I passed it across to him cautiously. "Be careful," I warned. "Do not drop it upon the hearth."
He lifted it under his chin, experimentally plucked a string. He swept the bow across the bridge a number of times, fashioning a soft and wistful melody. Then he raised his nose up to the rooftops and began to sing in a quavering timbre.
The ditty, such as it was, appeared to be regarding a worm named Wiggly Woo that lived at the bottom of someone's garden. I started to laugh. He stoically ignored me. It was Wiggly Woo's custom to wiggle all night and wiggle all day. The tune was becoming enough, nonetheless, and Holmes's enthusiasm for it quite unquestionable. I cast a quick glance towards the standard lamp, fretfully wondering if I might have to wrestle my friend away from it at some imminent juncture.
"That was nice," I said, when he had finished and had placed his instrument to repose. "Did you write it?"
He smirked.
"I suppose it makes a change from Paganini," I offered generously.

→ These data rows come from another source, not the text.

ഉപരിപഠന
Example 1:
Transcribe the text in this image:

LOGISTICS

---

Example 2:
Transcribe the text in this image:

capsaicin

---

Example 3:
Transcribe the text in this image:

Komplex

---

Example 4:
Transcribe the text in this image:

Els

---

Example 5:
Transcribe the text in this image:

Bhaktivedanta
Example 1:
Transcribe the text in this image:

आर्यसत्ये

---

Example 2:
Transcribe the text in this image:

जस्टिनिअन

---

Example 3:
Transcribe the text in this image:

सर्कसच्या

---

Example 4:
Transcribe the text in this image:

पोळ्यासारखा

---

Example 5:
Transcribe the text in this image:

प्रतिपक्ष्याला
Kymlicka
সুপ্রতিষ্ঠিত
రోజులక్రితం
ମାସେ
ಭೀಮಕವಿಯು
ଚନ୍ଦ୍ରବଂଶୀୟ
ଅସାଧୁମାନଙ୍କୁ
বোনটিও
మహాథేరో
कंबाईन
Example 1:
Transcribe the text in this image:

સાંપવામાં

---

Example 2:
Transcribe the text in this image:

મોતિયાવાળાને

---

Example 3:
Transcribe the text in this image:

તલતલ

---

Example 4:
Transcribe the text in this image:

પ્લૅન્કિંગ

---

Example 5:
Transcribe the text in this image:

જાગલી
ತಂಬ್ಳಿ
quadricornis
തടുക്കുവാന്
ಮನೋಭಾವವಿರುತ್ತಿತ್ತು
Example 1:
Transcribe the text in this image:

"My collarbones feel like cream cheese," said he, ignoring my placatory blather. "They have never done that before." He scribbled a note upon his shirt cuff.

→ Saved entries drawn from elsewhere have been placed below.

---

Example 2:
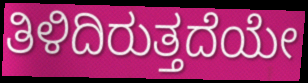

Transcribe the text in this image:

ತಿಳಿದಿರುತ್ತದೆಯೇ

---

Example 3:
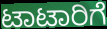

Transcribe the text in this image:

ಟಾಟಾರಿಗೆ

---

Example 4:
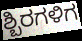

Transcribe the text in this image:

ಶ್ಬಿರಗಳಿಗ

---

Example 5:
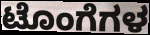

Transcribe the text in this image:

ಟೊಂಗೆಗಳ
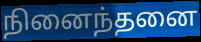
நினைந்தனை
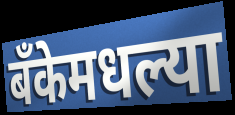
बँकेमधल्या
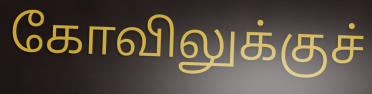
கோவிலுக்குச்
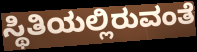
ಸ್ಥಿತಿಯಲ್ಲಿರುವಂತೆ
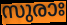
സുരാഃ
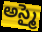
అస్మై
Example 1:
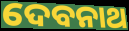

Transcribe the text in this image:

ଦେବନାଥ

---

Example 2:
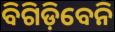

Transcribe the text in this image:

"Holmes," I said, as concerned for the possible eventual state of our hearthrug as much as anything else, "I do urge you to stop drinking and go to bed. You will have the most frightful head in the morning."
"I need air," he informed me, standing up suddenly and swaying most violently. "Oops."
I took my friend's elbow and guided him across to the window, where he unlatched it and stuck his head out, inhaling a great lungful of night-scented air.
"If you're going to be sick, then I would beg you not to do so down the side of the building," I said.
He leaned out further, frowning.
I wrapped an arm around his waist and pulled him a little further back into the room. "Having you fall out head-first to land on that pillar box would not be the grandest notion, either. Holmes, for heaven's sake, stop squirming, I am trying to help you."
I managed to manoeuvre him away from the window and into a breakfast chair.
"Watson," said he, "how is it that I am so squiffy but you are still sensible? We had the same things to drink, after all."
"Yes," I replied, "but I sipped, while you glugged, Holmes." I shook my head at him. "I am going to fetch you a glass of water. Stay there. Do not move. I am warning you."
From the bathroom, I heard muffled thumps and curses coming from the sitting-room.
"I said, do not move, Holmes..."
Water glass in hand, I hurried back to re-enter the room.
"Oh, Holmes..."
He looked up brightly from his sprawl upon the rug. He pointed happily in the direction of his head.
"Hee hee!" said Sherlock Holmes.
In one corner a standard lamp stood tall, but sad and bare without its crown.
"I bring the King of Bedlam his glass of water," I said, chuckling now, kneeling down by his side; this lunatic genius. A King indeed.